━━ WORKING DATA ━━
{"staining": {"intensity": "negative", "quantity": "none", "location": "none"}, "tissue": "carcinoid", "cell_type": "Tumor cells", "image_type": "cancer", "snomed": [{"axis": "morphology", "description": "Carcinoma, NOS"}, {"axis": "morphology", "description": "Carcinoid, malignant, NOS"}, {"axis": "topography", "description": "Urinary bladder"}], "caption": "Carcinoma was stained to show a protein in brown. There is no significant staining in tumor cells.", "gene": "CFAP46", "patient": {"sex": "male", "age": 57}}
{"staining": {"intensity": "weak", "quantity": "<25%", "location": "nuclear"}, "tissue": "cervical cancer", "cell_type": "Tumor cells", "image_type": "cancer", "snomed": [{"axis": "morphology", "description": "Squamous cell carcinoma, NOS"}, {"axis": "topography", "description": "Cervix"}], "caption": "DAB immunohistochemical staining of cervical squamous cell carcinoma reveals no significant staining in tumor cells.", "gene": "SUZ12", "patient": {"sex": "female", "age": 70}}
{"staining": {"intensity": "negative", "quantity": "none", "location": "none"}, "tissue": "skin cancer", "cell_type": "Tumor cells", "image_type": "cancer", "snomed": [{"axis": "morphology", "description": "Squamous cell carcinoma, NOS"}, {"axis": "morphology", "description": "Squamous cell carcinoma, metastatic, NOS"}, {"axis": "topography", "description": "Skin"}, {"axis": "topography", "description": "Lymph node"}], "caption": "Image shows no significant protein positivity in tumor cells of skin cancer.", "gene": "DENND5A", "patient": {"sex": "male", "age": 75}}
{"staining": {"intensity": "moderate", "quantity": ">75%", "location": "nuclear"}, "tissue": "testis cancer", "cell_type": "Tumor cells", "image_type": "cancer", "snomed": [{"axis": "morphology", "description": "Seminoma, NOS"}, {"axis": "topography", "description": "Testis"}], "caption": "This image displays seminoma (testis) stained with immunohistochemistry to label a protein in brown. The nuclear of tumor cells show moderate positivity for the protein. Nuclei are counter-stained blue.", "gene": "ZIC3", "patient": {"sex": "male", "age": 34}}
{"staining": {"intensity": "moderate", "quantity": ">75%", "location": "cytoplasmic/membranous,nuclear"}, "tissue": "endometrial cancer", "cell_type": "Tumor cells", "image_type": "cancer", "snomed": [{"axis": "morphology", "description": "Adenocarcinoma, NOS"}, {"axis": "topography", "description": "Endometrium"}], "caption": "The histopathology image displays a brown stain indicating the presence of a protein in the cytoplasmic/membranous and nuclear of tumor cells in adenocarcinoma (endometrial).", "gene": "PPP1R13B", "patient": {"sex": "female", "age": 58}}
━━━
**WHAT YOU HAVE TO DO**
All of the data above needs to be written out exactly.

**RESULT OF THE EXERCISE**
{"staining": {"intensity": "negative", "quantity": "none", "location": "none"}, "tissue": "carcinoid", "cell_type": "Tumor cells", "image_type": "cancer", "snomed": [{"axis": "morphology", "description": "Carcinoma, NOS"}, {"axis": "morphology", "description": "Carcinoid, malignant, NOS"}, {"axis": "topography", "description": "Urinary bladder"}], "caption": "Carcinoma was stained to show a protein in brown. There is no significant staining in tumor cells.", "gene": "CFAP46", "patient": {"sex": "male", "age": 57}}
{"staining": {"intensity": "weak", "quantity": "<25%", "location": "nuclear"}, "tissue": "cervical cancer", "cell_type": "Tumor cells", "image_type": "cancer", "snomed": [{"axis": "morphology", "description": "Squamous cell carcinoma, NOS"}, {"axis": "topography", "description": "Cervix"}], "caption": "DAB immunohistochemical staining of cervical squamous cell carcinoma reveals no significant staining in tumor cells.", "gene": "SUZ12", "patient": {"sex": "female", "age": 70}}
{"staining": {"intensity": "negative", "quantity": "none", "location": "none"}, "tissue": "skin cancer", "cell_type": "Tumor cells", "image_type": "cancer", "snomed": [{"axis": "morphology", "description": "Squamous cell carcinoma, NOS"}, {"axis": "morphology", "description": "Squamous cell carcinoma, metastatic, NOS"}, {"axis": "topography", "description": "Skin"}, {"axis": "topography", "description": "Lymph node"}], "caption": "Image shows no significant protein positivity in tumor cells of skin cancer.", "gene": "DENND5A", "patient": {"sex": "male", "age": 75}}
{"staining": {"intensity": "moderate", "quantity": ">75%", "location": "nuclear"}, "tissue": "testis cancer", "cell_type": "Tumor cells", "image_type": "cancer", "snomed": [{"axis": "morphology", "description": "Seminoma, NOS"}, {"axis": "topography", "description": "Testis"}], "caption": "This image displays seminoma (testis) stained with immunohistochemistry to label a protein in brown. The nuclear of tumor cells show moderate positivity for the protein. Nuclei are counter-stained blue.", "gene": "ZIC3", "patient": {"sex": "male", "age": 34}}
{"staining": {"intensity": "moderate", "quantity": ">75%", "location": "cytoplasmic/membranous,nuclear"}, "tissue": "endometrial cancer", "cell_type": "Tumor cells", "image_type": "cancer", "snomed": [{"axis": "morphology", "description": "Adenocarcinoma, NOS"}, {"axis": "topography", "description": "Endometrium"}], "caption": "The histopathology image displays a brown stain indicating the presence of a protein in the cytoplasmic/membranous and nuclear of tumor cells in adenocarcinoma (endometrial).", "gene": "PPP1R13B", "patient": {"sex": "female", "age": 58}}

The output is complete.